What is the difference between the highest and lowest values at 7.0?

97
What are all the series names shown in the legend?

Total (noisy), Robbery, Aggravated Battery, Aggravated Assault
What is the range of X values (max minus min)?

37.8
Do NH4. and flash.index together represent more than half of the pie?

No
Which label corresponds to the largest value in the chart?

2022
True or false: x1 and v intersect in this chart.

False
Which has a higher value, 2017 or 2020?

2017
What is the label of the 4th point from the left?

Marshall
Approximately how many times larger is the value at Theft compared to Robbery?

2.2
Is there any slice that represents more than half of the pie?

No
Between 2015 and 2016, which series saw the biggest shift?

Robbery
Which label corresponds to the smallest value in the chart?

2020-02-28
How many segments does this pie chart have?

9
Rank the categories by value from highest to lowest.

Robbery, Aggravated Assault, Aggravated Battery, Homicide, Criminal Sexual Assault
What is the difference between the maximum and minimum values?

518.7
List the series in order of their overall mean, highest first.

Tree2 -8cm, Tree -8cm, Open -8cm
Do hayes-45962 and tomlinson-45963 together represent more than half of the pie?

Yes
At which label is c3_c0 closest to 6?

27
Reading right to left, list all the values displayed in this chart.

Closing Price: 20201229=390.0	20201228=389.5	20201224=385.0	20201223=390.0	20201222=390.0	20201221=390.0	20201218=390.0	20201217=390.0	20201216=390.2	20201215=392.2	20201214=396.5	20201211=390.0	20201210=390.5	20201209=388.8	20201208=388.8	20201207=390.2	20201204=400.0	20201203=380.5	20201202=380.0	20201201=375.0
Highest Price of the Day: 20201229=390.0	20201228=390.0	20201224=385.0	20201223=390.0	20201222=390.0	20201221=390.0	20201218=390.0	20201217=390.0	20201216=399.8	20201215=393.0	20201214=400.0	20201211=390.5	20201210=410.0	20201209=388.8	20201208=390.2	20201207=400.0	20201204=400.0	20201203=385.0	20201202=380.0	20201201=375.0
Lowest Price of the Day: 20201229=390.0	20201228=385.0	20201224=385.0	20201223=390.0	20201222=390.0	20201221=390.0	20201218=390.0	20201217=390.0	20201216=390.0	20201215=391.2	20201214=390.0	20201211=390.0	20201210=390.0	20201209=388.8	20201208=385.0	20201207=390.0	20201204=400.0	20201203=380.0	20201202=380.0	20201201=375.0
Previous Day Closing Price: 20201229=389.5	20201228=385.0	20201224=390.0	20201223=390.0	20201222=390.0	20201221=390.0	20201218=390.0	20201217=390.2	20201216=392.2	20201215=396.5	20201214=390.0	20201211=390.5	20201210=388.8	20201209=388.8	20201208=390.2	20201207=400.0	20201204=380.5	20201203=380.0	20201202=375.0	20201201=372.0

WORK ITEM — Copy out every one of the entries above word for word, with nothing left out or altered.

OUTPUT OF THE EXERCISE —
What is the difference between the highest and lowest values at 7.0?

97
What are all the series names shown in the legend?

Total (noisy), Robbery, Aggravated Battery, Aggravated Assault
What is the range of X values (max minus min)?

37.8
Do NH4. and flash.index together represent more than half of the pie?

No
Which label corresponds to the largest value in the chart?

2022
True or false: x1 and v intersect in this chart.

False
Which has a higher value, 2017 or 2020?

2017
What is the label of the 4th point from the left?

Marshall
Approximately how many times larger is the value at Theft compared to Robbery?

2.2
Is there any slice that represents more than half of the pie?

No
Between 2015 and 2016, which series saw the biggest shift?

Robbery
Which label corresponds to the smallest value in the chart?

2020-02-28
How many segments does this pie chart have?

9
Rank the categories by value from highest to lowest.

Robbery, Aggravated Assault, Aggravated Battery, Homicide, Criminal Sexual Assault
What is the difference between the maximum and minimum values?

518.7
List the series in order of their overall mean, highest first.

Tree2 -8cm, Tree -8cm, Open -8cm
Do hayes-45962 and tomlinson-45963 together represent more than half of the pie?

Yes
At which label is c3_c0 closest to 6?

27
Reading right to left, list all the values displayed in this chart.

Closing Price: 20201229=390.0	20201228=389.5	20201224=385.0	20201223=390.0	20201222=390.0	20201221=390.0	20201218=390.0	20201217=390.0	20201216=390.2	20201215=392.2	20201214=396.5	20201211=390.0	20201210=390.5	20201209=388.8	20201208=388.8	20201207=390.2	20201204=400.0	20201203=380.5	20201202=380.0	20201201=375.0
Highest Price of the Day: 20201229=390.0	20201228=390.0	20201224=385.0	20201223=390.0	20201222=390.0	20201221=390.0	20201218=390.0	20201217=390.0	20201216=399.8	20201215=393.0	20201214=400.0	20201211=390.5	20201210=410.0	20201209=388.8	20201208=390.2	20201207=400.0	20201204=400.0	20201203=385.0	20201202=380.0	20201201=375.0
Lowest Price of the Day: 20201229=390.0	20201228=385.0	20201224=385.0	20201223=390.0	20201222=390.0	20201221=390.0	20201218=390.0	20201217=390.0	20201216=390.0	20201215=391.2	20201214=390.0	20201211=390.0	20201210=390.0	20201209=388.8	20201208=385.0	20201207=390.0	20201204=400.0	20201203=380.0	20201202=380.0	20201201=375.0
Previous Day Closing Price: 20201229=389.5	20201228=385.0	20201224=390.0	20201223=390.0	20201222=390.0	20201221=390.0	20201218=390.0	20201217=390.2	20201216=392.2	20201215=396.5	20201214=390.0	20201211=390.5	20201210=388.8	20201209=388.8	20201208=390.2	20201207=400.0	20201204=380.5	20201203=380.0	20201202=375.0	20201201=372.0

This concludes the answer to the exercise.